Facts About Magnets

By Jay Leone; Updated April 24, 2017

Magnets are objects that produce magnetic fields. There are only a few materials on earth that produce their own magnetic fields. However, there are some materials such as iron, that can be manipulated to produce their own magnetic fields.

Uses

Magnetic materials have several applications. VHS tapes and audio cassettes encode information on magnetic coatings, as do floppy disks. The magnetic strip on the backs of credit cards stores contact information on the owner's account. Electromagnets are even used in computer monitors and cathode ray tube televisions.

Facts

Each magnet has two poles, a north pole and a south pole. Most of the strength of a magnet is found in its poles. If a magnet were to break, neither of its poles would become isolated; a new north pole and south pole would be formed automatically.

History

Magnets have been around for centuries. Lodestones were what the first magnets were called. Lode means lead; people used the stones to magnetize compass needles. The discovery of magnetite and the fact that it attracted iron was a cornerstone in the realization of the potential of magnets. The most famous legend of the discovery of the magnet regarded an old shepherd named Magnes. As the story is told, Magnes was herding his sheep one day when the nails in his shoe and the tip of his cane got stuck to the large rock he was standing on. He got stuck to lodestone, which contains magnetite.

Ferromagnets

Ferromagnets are substances that can be magnetized. These materials, such as iron and nickel, are already heavily attracted to magnets.
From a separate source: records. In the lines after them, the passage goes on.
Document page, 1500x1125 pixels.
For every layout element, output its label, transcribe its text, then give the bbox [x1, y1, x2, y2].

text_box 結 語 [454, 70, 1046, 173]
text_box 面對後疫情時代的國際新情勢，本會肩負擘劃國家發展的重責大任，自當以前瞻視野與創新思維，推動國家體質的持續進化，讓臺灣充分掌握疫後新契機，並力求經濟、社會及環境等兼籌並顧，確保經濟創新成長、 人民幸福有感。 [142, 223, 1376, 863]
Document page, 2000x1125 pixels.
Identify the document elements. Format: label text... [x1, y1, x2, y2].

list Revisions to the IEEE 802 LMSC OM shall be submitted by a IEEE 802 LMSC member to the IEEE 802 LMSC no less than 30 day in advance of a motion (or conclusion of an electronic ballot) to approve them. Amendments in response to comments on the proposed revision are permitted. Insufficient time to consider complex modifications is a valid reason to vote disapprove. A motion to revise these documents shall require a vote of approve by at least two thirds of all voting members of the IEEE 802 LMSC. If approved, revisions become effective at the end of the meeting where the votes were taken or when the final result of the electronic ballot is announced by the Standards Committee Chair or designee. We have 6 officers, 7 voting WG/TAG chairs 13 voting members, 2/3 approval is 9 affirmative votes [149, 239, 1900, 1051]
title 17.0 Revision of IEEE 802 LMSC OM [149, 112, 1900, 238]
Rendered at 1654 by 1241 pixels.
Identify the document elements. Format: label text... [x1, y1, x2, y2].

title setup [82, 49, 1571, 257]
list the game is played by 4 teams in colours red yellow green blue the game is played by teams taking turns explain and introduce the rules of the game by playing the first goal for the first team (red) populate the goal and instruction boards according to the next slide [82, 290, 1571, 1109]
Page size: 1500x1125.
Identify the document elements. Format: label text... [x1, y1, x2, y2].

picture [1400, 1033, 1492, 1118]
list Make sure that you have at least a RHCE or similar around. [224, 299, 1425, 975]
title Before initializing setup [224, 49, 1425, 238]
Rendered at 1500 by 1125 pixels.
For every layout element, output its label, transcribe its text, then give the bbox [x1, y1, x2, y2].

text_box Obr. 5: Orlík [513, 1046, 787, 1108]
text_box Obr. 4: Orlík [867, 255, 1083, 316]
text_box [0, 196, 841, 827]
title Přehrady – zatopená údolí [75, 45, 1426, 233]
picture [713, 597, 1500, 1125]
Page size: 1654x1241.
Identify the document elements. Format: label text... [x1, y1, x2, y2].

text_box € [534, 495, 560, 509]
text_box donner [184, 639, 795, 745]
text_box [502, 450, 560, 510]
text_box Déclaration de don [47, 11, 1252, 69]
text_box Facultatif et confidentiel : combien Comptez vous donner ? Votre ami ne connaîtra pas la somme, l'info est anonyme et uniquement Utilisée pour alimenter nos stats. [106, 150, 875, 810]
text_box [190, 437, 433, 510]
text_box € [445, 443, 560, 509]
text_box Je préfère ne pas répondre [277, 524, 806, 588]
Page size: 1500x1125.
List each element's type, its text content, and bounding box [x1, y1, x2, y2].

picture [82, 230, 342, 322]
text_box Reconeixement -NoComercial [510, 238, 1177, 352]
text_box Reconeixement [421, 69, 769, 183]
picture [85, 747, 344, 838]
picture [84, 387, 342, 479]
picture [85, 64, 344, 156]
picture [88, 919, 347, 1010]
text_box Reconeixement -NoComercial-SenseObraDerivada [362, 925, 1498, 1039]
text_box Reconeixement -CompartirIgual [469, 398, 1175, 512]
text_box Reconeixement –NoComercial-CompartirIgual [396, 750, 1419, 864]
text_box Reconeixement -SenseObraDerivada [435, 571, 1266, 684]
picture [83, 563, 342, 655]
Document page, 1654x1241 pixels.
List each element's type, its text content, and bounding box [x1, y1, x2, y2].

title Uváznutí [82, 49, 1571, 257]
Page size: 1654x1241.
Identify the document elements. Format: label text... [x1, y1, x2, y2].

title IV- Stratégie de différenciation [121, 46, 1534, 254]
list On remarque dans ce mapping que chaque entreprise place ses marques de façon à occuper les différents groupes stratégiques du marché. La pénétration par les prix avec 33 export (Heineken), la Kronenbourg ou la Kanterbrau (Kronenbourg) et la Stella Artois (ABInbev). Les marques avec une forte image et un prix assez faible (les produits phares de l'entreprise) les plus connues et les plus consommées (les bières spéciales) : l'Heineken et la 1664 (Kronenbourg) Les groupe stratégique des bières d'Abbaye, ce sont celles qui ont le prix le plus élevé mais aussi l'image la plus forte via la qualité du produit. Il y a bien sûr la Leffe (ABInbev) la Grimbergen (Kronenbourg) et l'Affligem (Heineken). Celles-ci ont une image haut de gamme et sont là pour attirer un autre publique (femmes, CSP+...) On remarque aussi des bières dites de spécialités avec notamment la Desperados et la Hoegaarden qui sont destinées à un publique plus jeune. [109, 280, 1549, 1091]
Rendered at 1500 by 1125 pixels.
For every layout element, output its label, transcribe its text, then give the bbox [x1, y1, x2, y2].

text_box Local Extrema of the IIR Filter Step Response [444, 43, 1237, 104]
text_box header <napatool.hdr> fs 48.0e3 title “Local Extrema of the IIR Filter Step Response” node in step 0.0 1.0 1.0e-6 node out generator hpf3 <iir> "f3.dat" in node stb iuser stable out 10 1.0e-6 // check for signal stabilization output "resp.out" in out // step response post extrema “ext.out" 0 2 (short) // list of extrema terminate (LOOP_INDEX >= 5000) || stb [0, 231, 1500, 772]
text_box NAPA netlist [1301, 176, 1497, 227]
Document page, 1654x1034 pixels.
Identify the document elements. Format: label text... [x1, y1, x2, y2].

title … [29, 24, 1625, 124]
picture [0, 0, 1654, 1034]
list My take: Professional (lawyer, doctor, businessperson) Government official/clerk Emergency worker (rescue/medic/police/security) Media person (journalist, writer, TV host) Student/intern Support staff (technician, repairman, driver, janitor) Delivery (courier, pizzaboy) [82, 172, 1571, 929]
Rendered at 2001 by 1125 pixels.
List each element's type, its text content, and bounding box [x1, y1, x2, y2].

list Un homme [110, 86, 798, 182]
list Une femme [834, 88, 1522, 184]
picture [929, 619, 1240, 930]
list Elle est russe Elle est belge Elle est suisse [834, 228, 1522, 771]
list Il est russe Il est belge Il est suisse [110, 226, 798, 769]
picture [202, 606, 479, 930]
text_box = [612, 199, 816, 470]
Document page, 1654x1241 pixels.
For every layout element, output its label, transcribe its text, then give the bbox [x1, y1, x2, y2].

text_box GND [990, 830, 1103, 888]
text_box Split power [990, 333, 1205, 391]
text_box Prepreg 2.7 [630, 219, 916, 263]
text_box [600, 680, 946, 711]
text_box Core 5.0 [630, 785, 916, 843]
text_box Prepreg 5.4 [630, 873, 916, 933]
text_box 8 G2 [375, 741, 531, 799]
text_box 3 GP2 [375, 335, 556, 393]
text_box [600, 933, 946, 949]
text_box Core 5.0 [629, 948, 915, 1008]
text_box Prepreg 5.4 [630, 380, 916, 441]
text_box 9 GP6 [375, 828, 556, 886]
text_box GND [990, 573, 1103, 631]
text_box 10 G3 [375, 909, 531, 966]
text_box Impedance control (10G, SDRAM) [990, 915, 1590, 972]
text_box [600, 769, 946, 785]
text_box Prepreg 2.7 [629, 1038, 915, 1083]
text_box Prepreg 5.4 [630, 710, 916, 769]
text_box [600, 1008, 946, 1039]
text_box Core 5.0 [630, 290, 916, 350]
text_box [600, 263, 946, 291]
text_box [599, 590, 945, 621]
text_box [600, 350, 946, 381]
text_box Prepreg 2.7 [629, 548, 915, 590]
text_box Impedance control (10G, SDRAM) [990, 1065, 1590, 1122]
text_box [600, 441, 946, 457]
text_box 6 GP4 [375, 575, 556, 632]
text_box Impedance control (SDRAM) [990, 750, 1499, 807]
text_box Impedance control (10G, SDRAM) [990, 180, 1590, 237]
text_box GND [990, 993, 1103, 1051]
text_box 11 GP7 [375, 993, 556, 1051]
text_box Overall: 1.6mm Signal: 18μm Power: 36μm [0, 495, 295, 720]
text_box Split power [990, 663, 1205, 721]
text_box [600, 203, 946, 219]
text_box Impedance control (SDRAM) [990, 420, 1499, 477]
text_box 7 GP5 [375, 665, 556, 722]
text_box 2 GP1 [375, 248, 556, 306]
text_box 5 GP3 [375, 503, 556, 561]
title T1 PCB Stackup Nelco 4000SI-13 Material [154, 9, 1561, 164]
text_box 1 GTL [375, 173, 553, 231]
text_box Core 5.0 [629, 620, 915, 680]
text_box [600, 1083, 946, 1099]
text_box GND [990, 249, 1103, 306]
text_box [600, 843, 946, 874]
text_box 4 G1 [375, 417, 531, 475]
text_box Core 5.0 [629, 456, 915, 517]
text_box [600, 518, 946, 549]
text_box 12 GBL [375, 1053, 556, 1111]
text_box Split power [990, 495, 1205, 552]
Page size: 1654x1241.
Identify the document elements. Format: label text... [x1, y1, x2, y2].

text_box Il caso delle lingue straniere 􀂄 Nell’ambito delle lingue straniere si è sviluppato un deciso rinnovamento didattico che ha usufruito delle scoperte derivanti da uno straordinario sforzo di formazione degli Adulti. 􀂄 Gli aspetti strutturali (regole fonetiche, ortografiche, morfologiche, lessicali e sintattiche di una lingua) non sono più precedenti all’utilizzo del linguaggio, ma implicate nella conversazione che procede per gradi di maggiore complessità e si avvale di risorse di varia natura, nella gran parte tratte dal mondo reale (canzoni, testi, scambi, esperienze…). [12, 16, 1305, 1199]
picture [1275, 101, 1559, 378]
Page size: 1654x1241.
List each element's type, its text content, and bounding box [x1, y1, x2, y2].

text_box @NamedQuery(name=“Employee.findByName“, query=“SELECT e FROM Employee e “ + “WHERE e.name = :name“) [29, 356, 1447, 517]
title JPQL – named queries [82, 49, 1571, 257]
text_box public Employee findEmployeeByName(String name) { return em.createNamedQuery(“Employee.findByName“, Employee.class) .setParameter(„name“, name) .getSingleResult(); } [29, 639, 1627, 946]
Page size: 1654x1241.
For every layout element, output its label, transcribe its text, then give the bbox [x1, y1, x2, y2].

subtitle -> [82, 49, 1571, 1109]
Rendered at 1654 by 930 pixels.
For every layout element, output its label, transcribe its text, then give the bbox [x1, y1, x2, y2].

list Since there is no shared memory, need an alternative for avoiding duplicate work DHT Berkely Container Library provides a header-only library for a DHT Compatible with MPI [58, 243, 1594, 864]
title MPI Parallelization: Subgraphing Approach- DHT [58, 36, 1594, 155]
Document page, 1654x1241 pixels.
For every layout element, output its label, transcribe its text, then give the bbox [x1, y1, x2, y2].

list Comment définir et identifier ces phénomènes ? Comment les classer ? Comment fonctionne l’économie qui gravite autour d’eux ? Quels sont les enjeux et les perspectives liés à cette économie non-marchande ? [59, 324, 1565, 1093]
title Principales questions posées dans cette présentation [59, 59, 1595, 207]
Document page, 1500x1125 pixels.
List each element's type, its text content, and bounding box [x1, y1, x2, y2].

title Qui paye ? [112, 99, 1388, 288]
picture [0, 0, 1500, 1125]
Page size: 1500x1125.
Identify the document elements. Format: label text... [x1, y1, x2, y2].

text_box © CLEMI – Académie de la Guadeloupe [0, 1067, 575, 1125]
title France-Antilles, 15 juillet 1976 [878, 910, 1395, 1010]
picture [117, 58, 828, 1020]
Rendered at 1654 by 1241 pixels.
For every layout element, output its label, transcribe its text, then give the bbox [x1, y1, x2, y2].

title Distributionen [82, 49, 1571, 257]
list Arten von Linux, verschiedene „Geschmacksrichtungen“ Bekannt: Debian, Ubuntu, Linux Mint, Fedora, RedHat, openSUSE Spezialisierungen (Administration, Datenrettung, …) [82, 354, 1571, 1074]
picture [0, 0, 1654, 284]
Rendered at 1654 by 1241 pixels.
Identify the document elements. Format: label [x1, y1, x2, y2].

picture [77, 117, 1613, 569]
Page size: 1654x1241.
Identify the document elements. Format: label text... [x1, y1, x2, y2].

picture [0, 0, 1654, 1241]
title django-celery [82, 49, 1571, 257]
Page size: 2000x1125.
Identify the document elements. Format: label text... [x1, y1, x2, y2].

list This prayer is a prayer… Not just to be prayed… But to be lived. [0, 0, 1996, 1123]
Materials such as iron and nickel can be magnetized in several ways. They can be heated to certain temperatures, cooled in magnetic fields and hammered. Also, they can be placed in an external magnetic field, which will cause the material to retain some level of magnetism.

Electromagnets

The use of electromagnets is widespread. Electromagnets are made up of an arrangement of wire coils; often, the wire is wound around a ferromagnetic substance such as steel, which makes the magnetic field from the coil more powerful. Electromagnets only act like magnets when electric currents run through their coils. These coils act like a magnet when their supply of electric current is cut.